Donc vos sujets sont à la fois séparés tout en participant du même fonds. Et en vertu de quel principe une chose peut-elle se trouver à la fois à l’intérieur et à l’extérieur d’une même chose ? Certainement pas en vertu du principe de non contradiction...
Le problème de votre sujet n’est pas l’individuation des individus qu’il peut embrasser du regard et s’y retrouver précisément, mais qu’il est incapable d’émotion puisque celle-ci constitue l’envahissement d’une passivité telle que le sujet ne sait plus où il en est. Pour quelqu’un de rationnel, vous avez trop d’a priori métaphysiques. La question n’est pas de partir d’un sujet sûr de lui-même et de se demander comment reconstituer l’expérience. La pensée se fait toujours contre l’autre.
Très bien ! Vous défendez donc la vision classique du sujet transcendantal, c’est-à-dire d’un sujet qui se retrouve derrière toute expérience, comme si elle provenait de lui.
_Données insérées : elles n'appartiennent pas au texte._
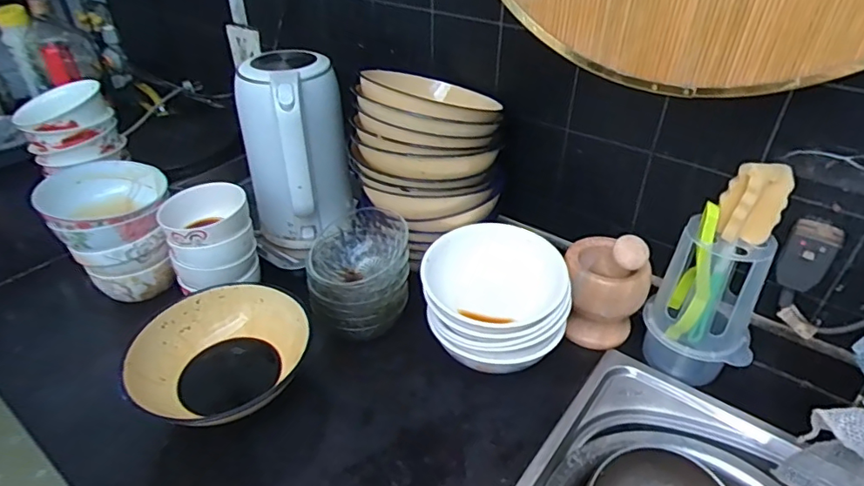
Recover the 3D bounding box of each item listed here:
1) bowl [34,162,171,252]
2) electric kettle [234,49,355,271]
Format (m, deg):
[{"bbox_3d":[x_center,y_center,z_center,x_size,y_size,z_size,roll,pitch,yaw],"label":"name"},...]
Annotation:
[{"bbox_3d":[-0.420,-0.053,0.692,0.147,0.055,0.151,-21,41,-26],"label":"bowl"},{"bbox_3d":[-0.195,-0.106,0.768,0.152,0.280,0.208,-8,37,-11],"label":"electric kettle"}]

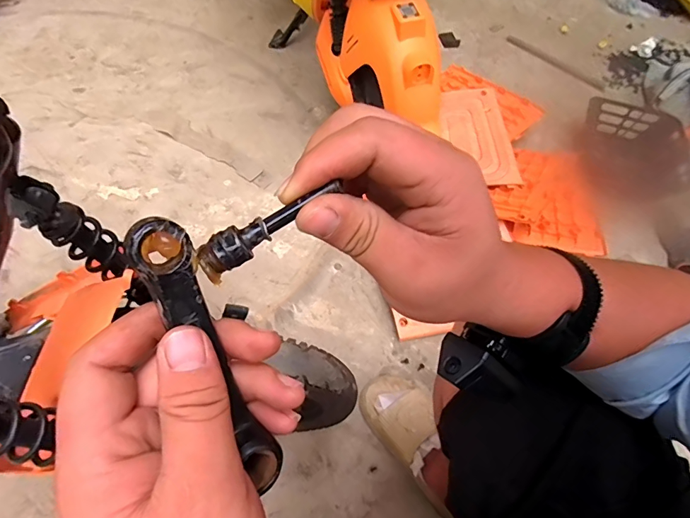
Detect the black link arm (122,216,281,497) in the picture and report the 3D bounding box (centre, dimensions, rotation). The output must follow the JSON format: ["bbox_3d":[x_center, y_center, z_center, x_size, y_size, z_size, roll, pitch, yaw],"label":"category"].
[{"bbox_3d":[-0.053,0.041,0.171,0.020,0.122,0.017,-27,21,-20],"label":"black link arm"}]

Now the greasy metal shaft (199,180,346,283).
[{"bbox_3d":[-0.031,-0.014,0.167,0.063,0.010,0.012,-34,65,-7],"label":"greasy metal shaft"}]

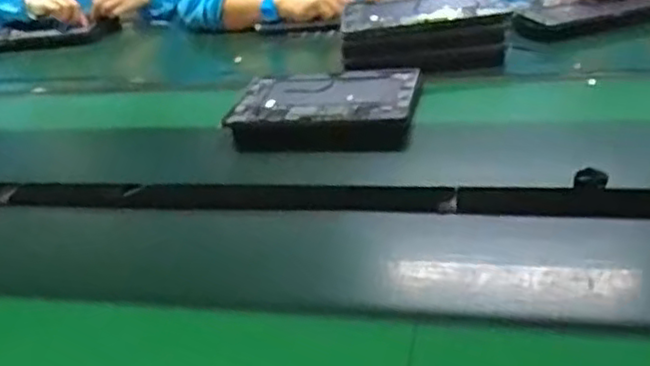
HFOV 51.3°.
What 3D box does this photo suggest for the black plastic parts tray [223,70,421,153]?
[{"bbox_3d":[0.002,-0.108,0.958,0.252,0.041,0.147,0,32,15],"label":"black plastic parts tray"}]

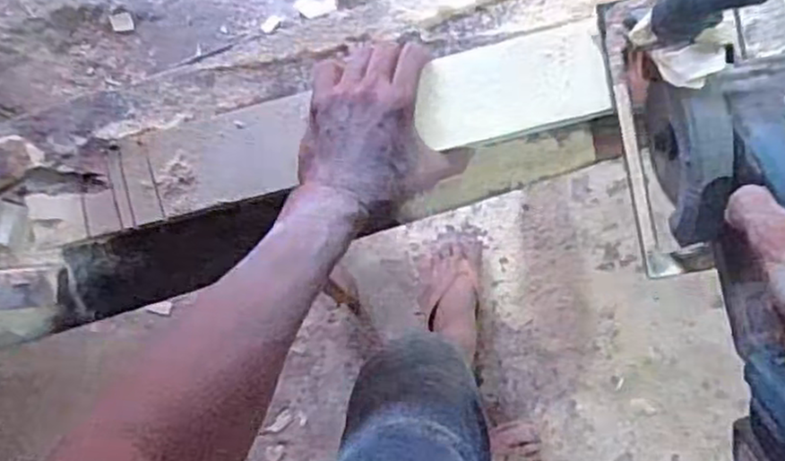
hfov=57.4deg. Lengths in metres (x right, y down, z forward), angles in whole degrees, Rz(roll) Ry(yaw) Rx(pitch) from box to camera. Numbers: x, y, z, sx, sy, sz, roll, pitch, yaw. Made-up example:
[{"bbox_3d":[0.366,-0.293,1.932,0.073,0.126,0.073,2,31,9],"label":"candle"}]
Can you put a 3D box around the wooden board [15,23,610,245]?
[{"bbox_3d":[-0.072,-0.079,0.617,0.508,0.017,0.076,-13,90,6],"label":"wooden board"}]

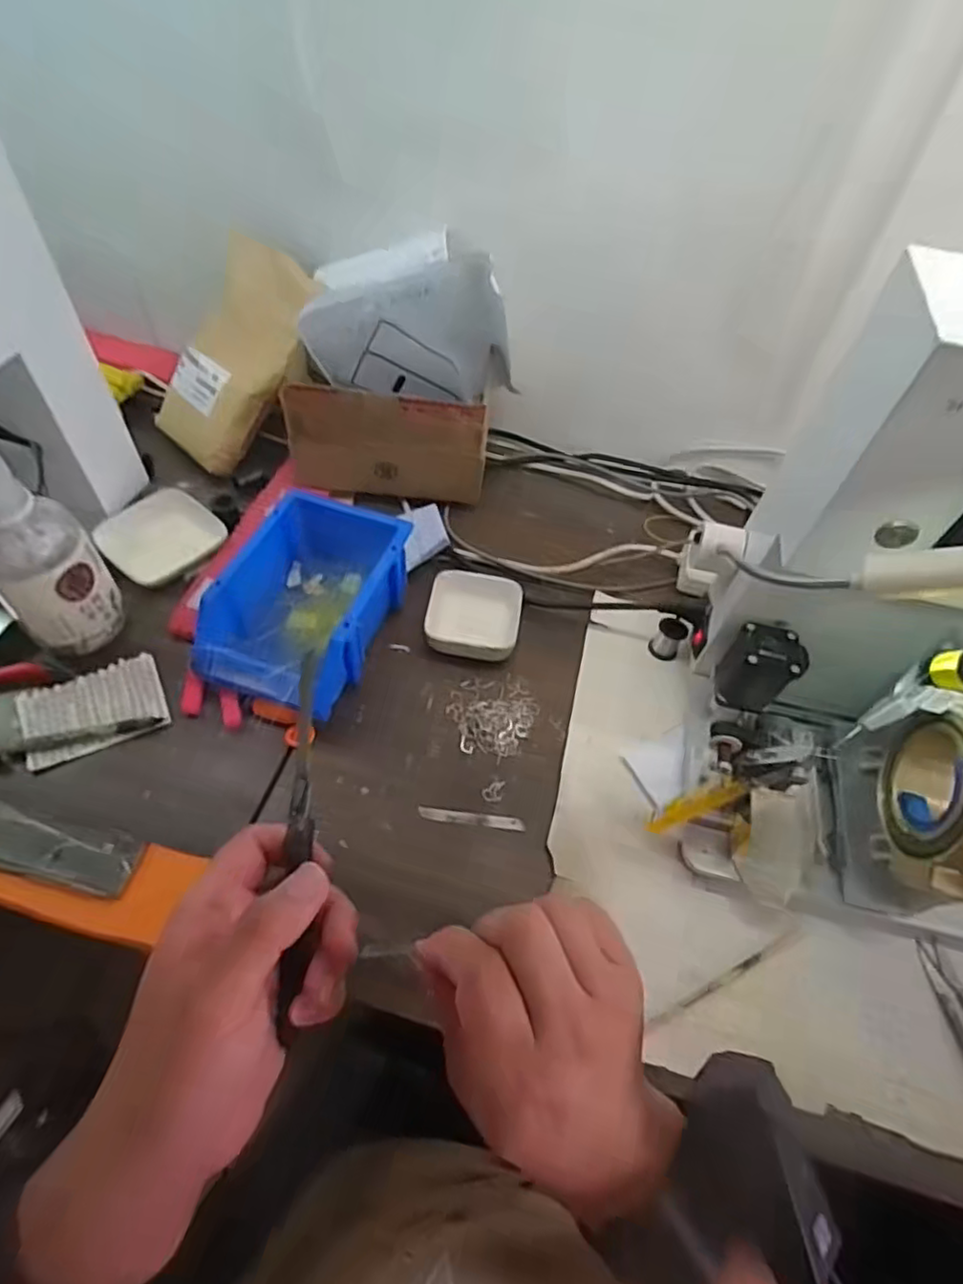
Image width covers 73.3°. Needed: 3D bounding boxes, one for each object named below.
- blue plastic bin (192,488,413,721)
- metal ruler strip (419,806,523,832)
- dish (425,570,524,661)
[{"bbox_3d":[-0.147,-0.031,0.555,0.125,0.079,0.177,18,56,9],"label":"blue plastic bin"},{"bbox_3d":[-0.007,0.135,0.497,0.080,0.004,0.010,7,55,1],"label":"metal ruler strip"},{"bbox_3d":[-0.007,-0.022,0.586,0.081,0.033,0.078,8,55,2],"label":"dish"}]

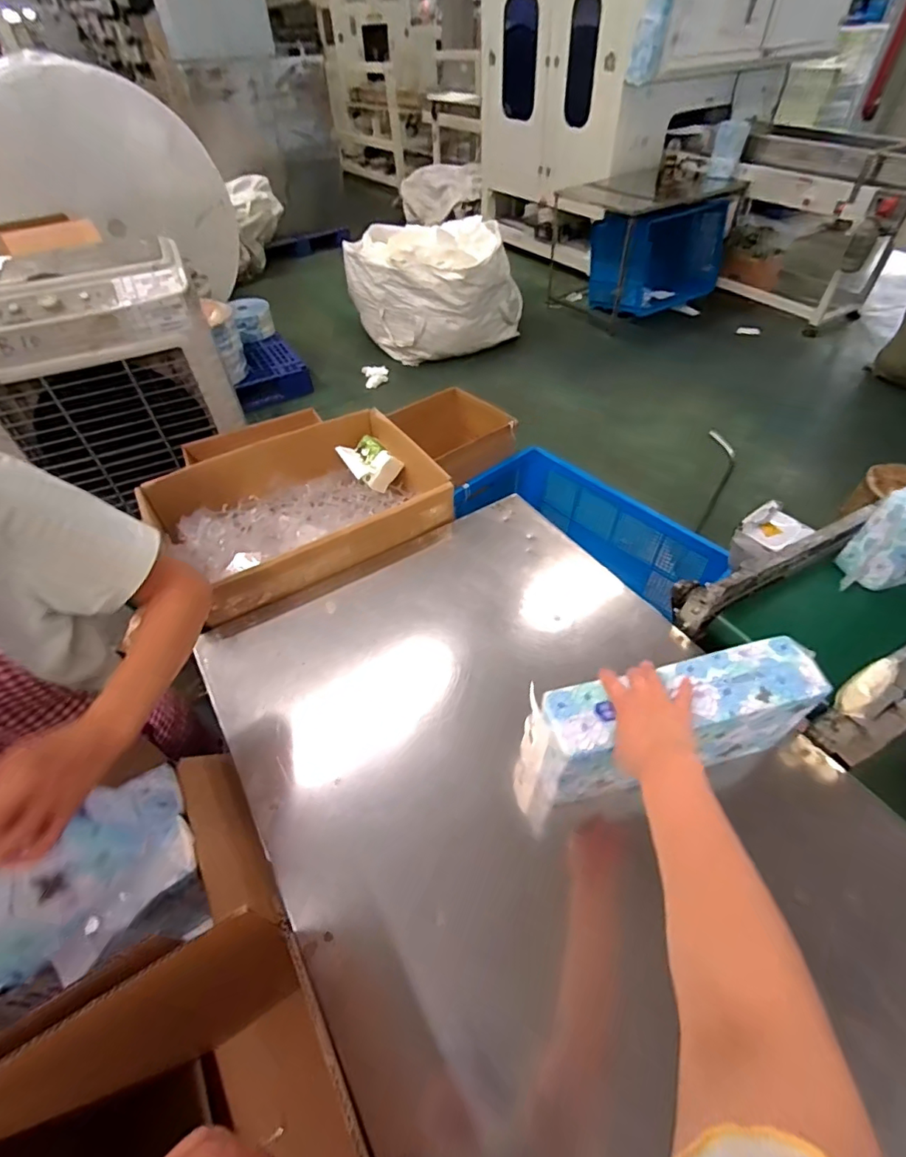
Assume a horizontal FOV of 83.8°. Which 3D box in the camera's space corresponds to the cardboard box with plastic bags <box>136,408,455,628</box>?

Le problème de ce sujet est qu’à force de tout appréhender, rien ne lui apparaît plus étranger. Or il ne peut y avoir rencontre avec le monde (condition de vérité) ou rencontre tout court que dans l’épreuve de l’altérité. Laquelle dans sa pureté se donne hors concept, échappe à l’appréhension du sujet et ne répond pas à ses attentes.
Bien ! Alors expliquez-moi ce que pourrait être le sens d’une oeuvre d’art qui ne saurait être rien d’autre que rationnel. Ce qui exclut dès l’abord de considérer toute émotion...
Votre logorrhée a du mal à dissimuler votre incapacité à penser l’essentiel : le sens ne se réduit pas au logique ou au rationnel. Je vous conseille vivement de commencer la lecture d’ Hannah Arendt (elle demeure très abordable, même pour quelqu’un qui fantasme une trinité chez Platon...).